I’ll then shelf the 10 gig.
sounds simple, huh?
Update: 1:00 pm
So I got my workstation taken care of- now I just need to transfer jaxon’s stuff around- I’ll wait for jackie to get back before attempting that though.
Update: 9:00 pm
Jackie’s workstation, jaxon, as transitioned smoothly. It’s now running on my hard drive and she has 20 gigs of free space.
P-nut the webserver is next. While P-nut is down, morgajel.net, morgajel.com and myjaxon.com will be down as well, as well as the audio stream and IRC.
Update: 12:45 am
P-nut is up and running. I switched him over to grub (rather than lilo), set up a boot partition and increased his swap space.
it is gratifying to see this:
Filesystem Size Used Avail Use% Mounted on /dev/hda3 36G 6.3G 28G 19% / /dev/hda1 183M 16M 157M 10% /boot
before it was at 6.3G out of 9.2G, and that was AFTER I cleaned.
So I think my work on this project is done. I’d like to figure out why DNS is still not working properly, but that can wait for tomorrow.
End of an Era
I finally let go of draccus.net.
it was a sad day. I’ve not used it in over a year, and it’s just sat unused. I’ve replaced it with morgajel.net for the most part. I figured it was time to move on.

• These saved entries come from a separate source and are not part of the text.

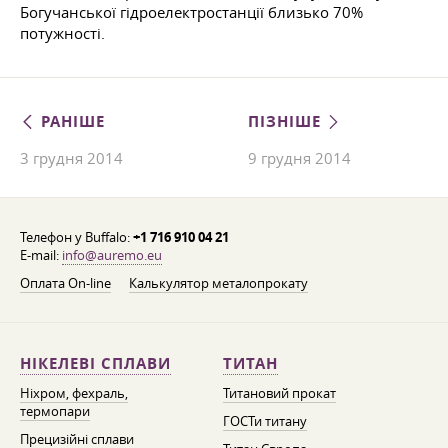
Богучанської гідроелектростанції близько 70%
потужності.
РАНІШЕ
ПІЗНІШЕ
3 грудня 2014
9 грудня 2014
Телефон у Buffalo:
+1 716 910 04 21
E-mail:
info@auremo.eu
Оплата On-line
Калькулятор металопрокату
НІКЕЛЕВІ СПЛАВИ
ТИТАН
Ніхром, фехраль,
Титановий прокат
термопари
ГОСТи титану
Прецизійні сплави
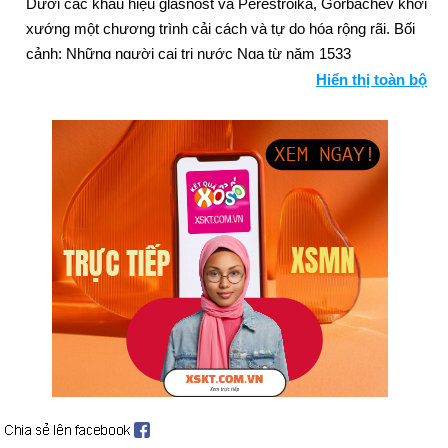
Dưới các khẩu hiệu glasnost và Perestroika, Gorbachev khởi
xướng một chương trình cải cách và tự do hóa rộng rãi. Bối
cảnh: Những người cai trị nước Nga từ năm 1533
Hiển thị toàn bộ
Hai tay súng Hồi giáo dòng Shi'ite bắt máy bay TWA với 133
người trên máy bay, 104 người trong số họ là người Mỹ (ngày
14 tháng 6); 39 con tin còn lại được giải thoát ở Beirut (ngày 30
tháng 6).
Những kẻ khủng bố PLO cướp tàu du lịch của Ý, Achille
Lauro, với 80 hành khách và thủy thủ đoàn (ngày 7 tháng 10);
Người Mỹ, Leon Klinghoffer, bị giết (ngày 8 tháng 10); Chính
phủ Ý bị lật đổ do khủng hoảng chính trị vì không tặc (ngày 16
tháng 10).
Reagan và Gorbachev gặp nhau tại hội nghị thượng đỉnh (ngày
19 tháng 11); đồng ý đẩy mạnh các cuộc đàm phán về kiểm
soát vũ khí và đổi mới các cuộc tiếp xúc văn hóa (ngày 21
tháng 11). Bối cảnh: giải trừ vũ khí hạt nhân
Những kẻ khủng bố bắt giữ máy bay Boeing 737 của Ai Cập
sau khi cất cánh từ Athens (ngày 23 tháng 11); 59 người chết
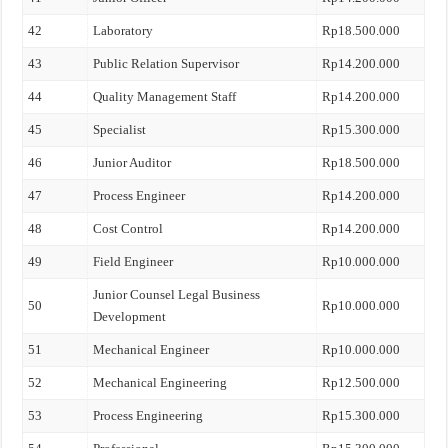
42
Laboratory
Rp18.500.000
43
Public Relation Supervisor
Rp14.200.000
44
Quality Management Staff
Rp14.200.000
45
Specialist
Rp15.300.000
46
Junior Auditor
Rp18.500.000
47
Process Engineer
Rp14.200.000
48
Cost Control
Rp14.200.000
49
Field Engineer
Rp10.000.000
Junior Counsel Legal Business
50
Rp10.000.000
Development
51
Mechanical Engineer
Rp10.000.000
52
Mechanical Engineering
Rp12.500.000
53
Process Engineering
Rp15.300.000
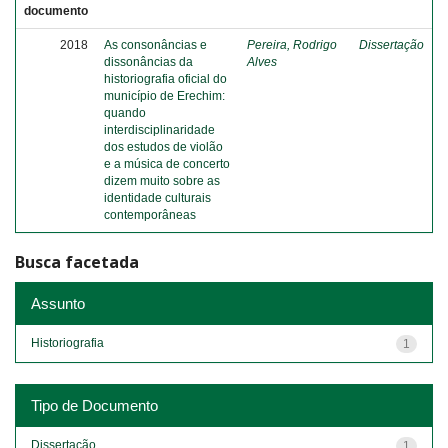
documento
2018
As consonâncias e
Pereira, Rodrigo
Dissertação
dissonâncias da
Alves
historiografia oficial do
município de Erechim:
quando
interdisciplinaridade
dos estudos de violão
e a música de concerto
dizem muito sobre as
identidade culturais
contemporâneas
Busca facetada
Assunto
Historiografia
1
Tipo de Documento
Dissertação
1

So what’s the history of draccus.net? well, it was the first domain I ever bought. it was my first real website. It was there when I was hosting on my CSIS account, it was there when I set up my first list server at Brookmeadow, and it was there when I proposed to jackie. Lotta history there. I’ve still got all of the data that was on it, and maybe I’ll bother going through and back-log posting it.
eh, we’ll see.
draccus.net is dead. long live morgajel.net.